Я, с трудом выдирая ноги в резиновых
сапогах из крепко обнявшей их глиняной каши, согласилась.
— Я натопчу, — предупредила сразу,
открыв дверь.
— Переживу, — буркнул он, глядя, как
я безуспешно пытаюсь скинуть с сапог налипшую грязь. — Ты к Людмиле
Никитичне?
— Угу.
— Что там она?
— Не очень она, — сказала я невесело,
и по лицу Кости было видно, что он искренне огорчился.
Бабуля у меня вот уже лет десять была
божий одуванчик, а в этом году как-то быстро, почти стремительно
начала сдавать, высыхать, даже ссыхаться, правда, разума и
живости не теряла и по-прежнему звонила мне на домашний телефон и
звонко кричала в трубку:
— Устиньюшка! Ну ты придешь
сёдни ко мне или нет?
— Приду, бабуль! — кричала я в ответ,
и она радостно и по-молодому смеялась и сразу начинала говорить о
делах:
— Ну тогда я тебя поджидать буду.
Тебе с чём пироги: с капустом или с рыбом сделать? Я могу и тех, и
тех, ты тольке скажи.
— С капустом, бабуль! — выбирала я,
смеясь, и она заканчивала разговор, бормоча «ну, с капустом так с
капустом, тесто у меня готово...».
Я старалась навещать ее каждый день.
Прибиралась в доме, мыла пол, забирала в стирку одежду, приносила
чистое постельное белье. И говорила, говорила, говорила... Мы с ней
могли с утра до ночи не замолкать.
— А твой-то что, не зайдет? —
спросила бабуля, когда я вышла из Костиной машины и, чавкая
сапогами, стала филигранно обходить огромную лужу у крыльца.

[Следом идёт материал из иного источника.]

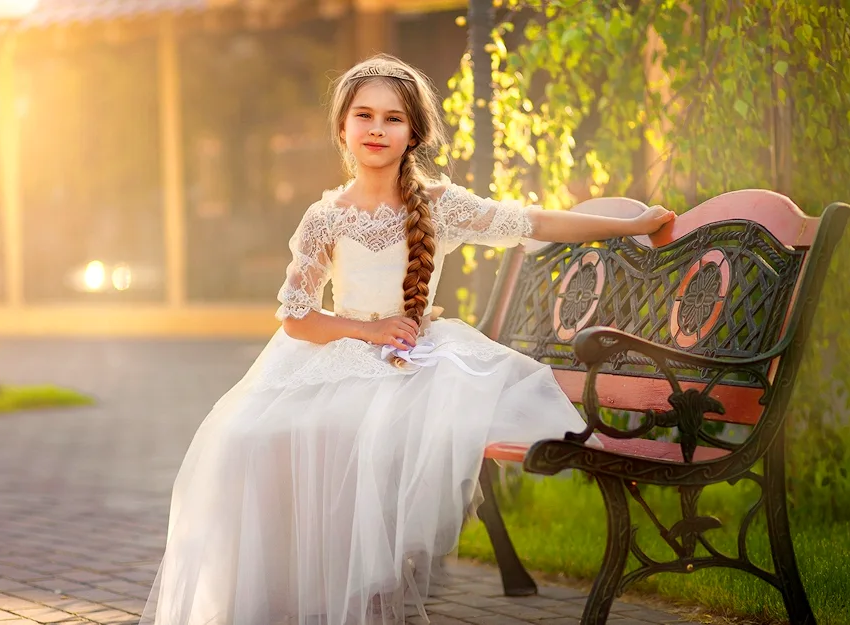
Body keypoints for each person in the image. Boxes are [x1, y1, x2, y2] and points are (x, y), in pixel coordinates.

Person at [139, 54, 675, 625]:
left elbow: (537, 222)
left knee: (363, 436)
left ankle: (369, 592)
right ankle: (284, 599)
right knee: (247, 436)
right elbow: (297, 316)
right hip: (341, 350)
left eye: (392, 118)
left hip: (412, 363)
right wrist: (364, 329)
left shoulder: (441, 207)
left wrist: (631, 226)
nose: (376, 128)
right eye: (363, 115)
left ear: (413, 132)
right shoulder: (327, 216)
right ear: (342, 128)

Костя для нее всегда был «мой»,
независимо от того, расставались мы или сходились, и даже сейчас,
год спустя после моего отъезда, так и остался для нее моим. И вот к
ней-то Лукьянчиков в пору наших с ним встреч-расставаний заходил
часто. Бабуля его всегда привечала.
— Идем, Костик, я тебе пирога с
капустом свежего отрежу, — сказала она, поманив его рукой. — Только
спекла.
— Мы с вашей Юськой поссорились,
Людмила Никитична, — сообщил ей Лукьянчиков, закуривая и выпуская
дым в окно. — Не зайду.
— Ну тогда постой-ке тут, сейчас я
тебе вынесу, — сказала бабуля дипломатично. — Не уезжай.

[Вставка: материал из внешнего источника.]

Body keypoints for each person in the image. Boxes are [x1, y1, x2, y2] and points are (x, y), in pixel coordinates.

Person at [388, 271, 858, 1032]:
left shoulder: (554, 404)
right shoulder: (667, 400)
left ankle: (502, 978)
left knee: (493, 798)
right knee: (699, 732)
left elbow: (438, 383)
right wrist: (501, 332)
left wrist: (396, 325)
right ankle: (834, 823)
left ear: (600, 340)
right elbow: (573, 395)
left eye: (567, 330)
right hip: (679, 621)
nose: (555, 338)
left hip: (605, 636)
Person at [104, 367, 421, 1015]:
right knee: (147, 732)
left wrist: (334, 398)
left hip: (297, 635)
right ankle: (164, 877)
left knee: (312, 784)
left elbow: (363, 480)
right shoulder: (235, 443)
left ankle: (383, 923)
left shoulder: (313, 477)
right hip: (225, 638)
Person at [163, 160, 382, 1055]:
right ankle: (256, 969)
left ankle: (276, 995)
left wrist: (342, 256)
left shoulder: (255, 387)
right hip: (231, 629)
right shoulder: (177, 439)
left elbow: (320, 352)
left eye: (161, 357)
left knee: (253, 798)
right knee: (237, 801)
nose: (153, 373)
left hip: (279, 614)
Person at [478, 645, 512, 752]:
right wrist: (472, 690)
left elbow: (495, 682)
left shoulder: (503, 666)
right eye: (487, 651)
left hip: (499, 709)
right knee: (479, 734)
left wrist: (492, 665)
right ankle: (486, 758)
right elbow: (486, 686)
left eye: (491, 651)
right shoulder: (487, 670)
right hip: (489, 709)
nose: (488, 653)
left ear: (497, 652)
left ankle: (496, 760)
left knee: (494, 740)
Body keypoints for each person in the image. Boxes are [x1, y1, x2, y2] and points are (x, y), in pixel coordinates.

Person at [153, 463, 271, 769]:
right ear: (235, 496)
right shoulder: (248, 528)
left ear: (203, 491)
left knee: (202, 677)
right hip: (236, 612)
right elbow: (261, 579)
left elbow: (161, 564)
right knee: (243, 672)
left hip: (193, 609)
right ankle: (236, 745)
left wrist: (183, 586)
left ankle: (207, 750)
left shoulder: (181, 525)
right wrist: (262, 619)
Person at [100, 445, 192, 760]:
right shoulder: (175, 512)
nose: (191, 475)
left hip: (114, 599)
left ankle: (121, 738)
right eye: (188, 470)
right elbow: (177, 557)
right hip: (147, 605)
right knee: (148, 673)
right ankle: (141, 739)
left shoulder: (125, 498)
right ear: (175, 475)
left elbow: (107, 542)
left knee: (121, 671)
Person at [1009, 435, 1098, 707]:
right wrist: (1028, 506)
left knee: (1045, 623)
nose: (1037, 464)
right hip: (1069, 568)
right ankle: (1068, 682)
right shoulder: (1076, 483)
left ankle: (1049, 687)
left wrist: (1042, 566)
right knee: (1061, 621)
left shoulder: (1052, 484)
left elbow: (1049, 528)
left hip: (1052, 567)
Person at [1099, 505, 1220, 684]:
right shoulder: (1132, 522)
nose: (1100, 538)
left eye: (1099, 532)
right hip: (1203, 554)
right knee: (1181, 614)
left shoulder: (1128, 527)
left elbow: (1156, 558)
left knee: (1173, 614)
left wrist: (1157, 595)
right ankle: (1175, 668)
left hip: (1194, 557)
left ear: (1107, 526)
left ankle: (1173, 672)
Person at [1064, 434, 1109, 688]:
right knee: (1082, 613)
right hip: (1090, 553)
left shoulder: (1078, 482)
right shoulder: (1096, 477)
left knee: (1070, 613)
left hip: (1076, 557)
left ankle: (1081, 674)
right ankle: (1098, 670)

— Обойдется, — буркнула я, уже
открывая дверь в сени.
Бабуля сделала вид, что не
слышала.
— Вы лучше Юську покормите, — сказал
Лукьянчиков вслед, пока я придерживала для бабули дверь. — Совсем
щепка стала на своих Северах. А я поеду, некогда мне пироги
есть.
Бабуля уже не услышала, торопясь
отрезать своему ненаглядному Костику кусок теплого пирога, а вот я
— да, и вскипела мгновенно, так, словно была костром, в который
вдруг плеснули бензин. Обернулась, хлопнув дверью, сделала два шага
вниз по ступеням крыльца и вцепилась в удерживающий резную крышу
столбик, так крепко, что побелели пальцы.